— Study questions —
[a] In the piece about The Cook's Thesaurus, what region was Lori Alden in as a Peace Corps volunteer?
[b] Put this sentence from the piece about The Cook's Thesaurus into French: "We had to improvise all the time with limited ingredients."
[c] List the qualities of the site that the piece about The Cook's Thesaurus gives in the sentence starting "It has a homey".

— Source document —
Those of us who work with food rely on a variety of reference tools. There’s a plethora of wonderful books to learn about culinary history, how to use ingredients, and smart substitutions. I love Food Lover’s Companion, for example, and Kurt recently sang the praises of Waverly Root’s classic Food: An Authoritative Visual History and Dictionary of the Foods of the World. Both deserve a place on your cookbook shelf.
Truth is, though, if you want to learn more about how to use an ingredient or find a substitution, you’ll probably start with the Internet. My first stop is The Cook’s Thesaurus, a site I learned about a few years ago from a colleague. It has a homey, unfussy design, a vast range of reliable food information, and great navigation. I’ve consulted it on my iPhone while at the farmers’ market and when I needed to make substitutions on the fly in a busy pastry kitchen. It’s rare that I don’t find what I seek in The Cook’s Thesaurus, and every time, I’m impressed anew by the site’s breadth and depth.
It’s also a remarkable labor of love. Founder Lori Alden created the site 1995, back in the early days of the Internet, as way to practice her HTML skills. An economist who spent 20 years teaching in the California State University system, Alden is also an adventuresome cook. She worked in kitchens as a student and did a short stint as a short-order cook, but it was during her time as a Peace Corps volunteer in West Africa that she became a pro at substituting one food for another. “We had to improvise all the time with limited ingredients,” she says.

(Data extracted from a collection)

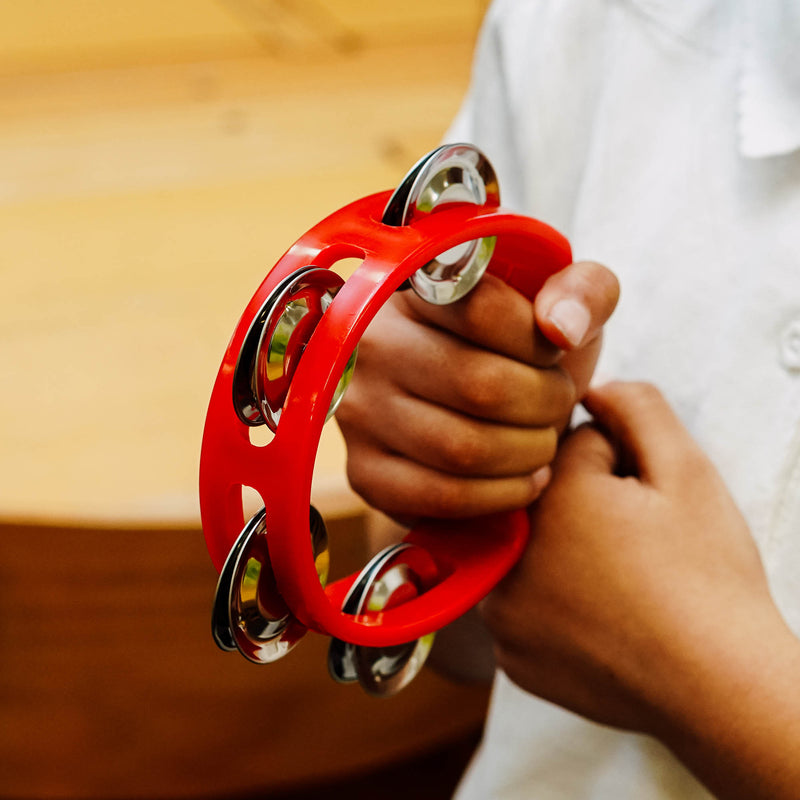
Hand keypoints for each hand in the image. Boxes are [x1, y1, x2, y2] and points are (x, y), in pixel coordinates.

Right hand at [335, 261, 618, 520]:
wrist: (480, 412)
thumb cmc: (521, 351)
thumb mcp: (560, 305)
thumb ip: (582, 291)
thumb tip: (561, 328)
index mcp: (412, 286)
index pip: (482, 309)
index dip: (538, 341)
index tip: (552, 354)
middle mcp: (370, 345)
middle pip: (478, 385)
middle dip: (544, 403)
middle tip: (557, 404)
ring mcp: (359, 412)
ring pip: (462, 448)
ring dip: (528, 452)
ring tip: (543, 441)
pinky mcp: (366, 473)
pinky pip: (444, 496)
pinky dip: (502, 494)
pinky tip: (524, 478)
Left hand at [481, 381, 799, 798]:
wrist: (721, 687)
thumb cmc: (707, 577)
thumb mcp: (686, 469)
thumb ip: (635, 406)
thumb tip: (590, 389)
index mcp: (544, 496)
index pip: (565, 444)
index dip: (616, 465)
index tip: (642, 499)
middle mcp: (505, 552)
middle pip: (539, 495)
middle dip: (581, 503)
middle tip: (634, 541)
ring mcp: (501, 613)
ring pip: (527, 548)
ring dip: (561, 552)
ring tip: (620, 581)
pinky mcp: (511, 655)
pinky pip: (523, 605)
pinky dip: (554, 605)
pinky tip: (601, 618)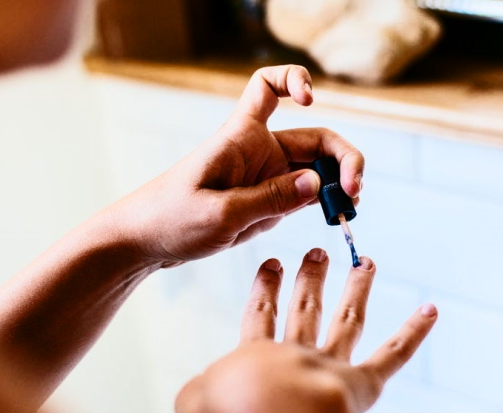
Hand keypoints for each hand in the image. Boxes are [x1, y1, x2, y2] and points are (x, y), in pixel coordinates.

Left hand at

— Results —
[a] West Africa

[b] Nous devions improviser tout le temps avec des ingrédients limités.

[c]
- A homey, unfussy design
- A vast range of reliable food information
- Great navigation